Имре Яблонцаи (Богохульник) — прадед Ленке Яблонцаи;
Кальман Яблонцаи (Сениор[5])и его жена, Мария Риккль, — дед и бабушка Ленке Яблонцаи;
Кальман Яблонцаи (Юниор[6]), фигурирует в книге также под именем графа Гектора и Муки Дарваши, — отец Ленке Яблонцаи;
Маргит Яблонцаи, Илона Яблонцаи и Гизелла Яблонцаи (Мелинда) — тетки Ленке Яблонцаи;
Клара Сюч — кухарка;
Агнеш Сюч — горничная;
Анна Киш — горничная.
Эта книга была написана исключительно благодаря тому, что несколько лет назад я приобрела в антикварном магазине широкогорлый кувшинчик из синего фарфора с изображенными на нем двумя лебедями, чистящими перышки среди цветов лотоса.

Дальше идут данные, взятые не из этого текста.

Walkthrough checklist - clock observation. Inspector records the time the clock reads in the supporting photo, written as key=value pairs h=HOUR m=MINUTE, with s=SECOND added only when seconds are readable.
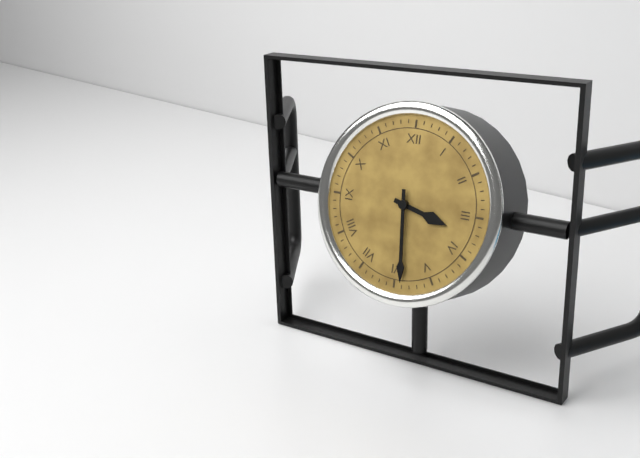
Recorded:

Покупку я сделала без всякой на то необходимости: не нужен мне был никакой кувшин, тем более с такими вот томными лебедями. Уже в магазине, пока кувшинчик заворачивали в бумагу, я начала раскаиваться, что купила его. Дома я даже не стала искать ему место в горке среди фарфора и некоторое время всерьез намеревалась избавиться от него, подарить, что ли, кому-нибудь — есть у нас один друг, страстный собиратель образчиков искусства сецессион.[7] Но в конце концов кувшинчик так и остался у нас, я лишь сослала его на кухню. Извечное мое провинциальное недоверие к коммунальным службам не рассеялось и за несколько десятилетий столичной жизни: у нас до сих пор всегда наготове свечи и керосиновая лампа на случай, если вдруг выключат свет, и всегда запасена вода для различных целей — тем более, что с водой действительно бывают перебои. В большом красном кувшине у меня стоит вода для олеандров, в пластмассовом ведре — для варки, для мытья посуды; кувшинчик же я наполнила водой с той мыслью, что в случае надобности это будет мой аварийный запас для кофе, для чая. Время от времени я в самом деле пользовалась кувшинчиком. Правда, редко. Водопровод не так уж часто выходит из строя. Я привыкла к кувшинчику и почти перестала его замечать, но, когда однажды кто-то убрал его с полки, где он всегда стоял, я вдруг разнервничалась, сама не понимая почему, и водворила его на прежнее место.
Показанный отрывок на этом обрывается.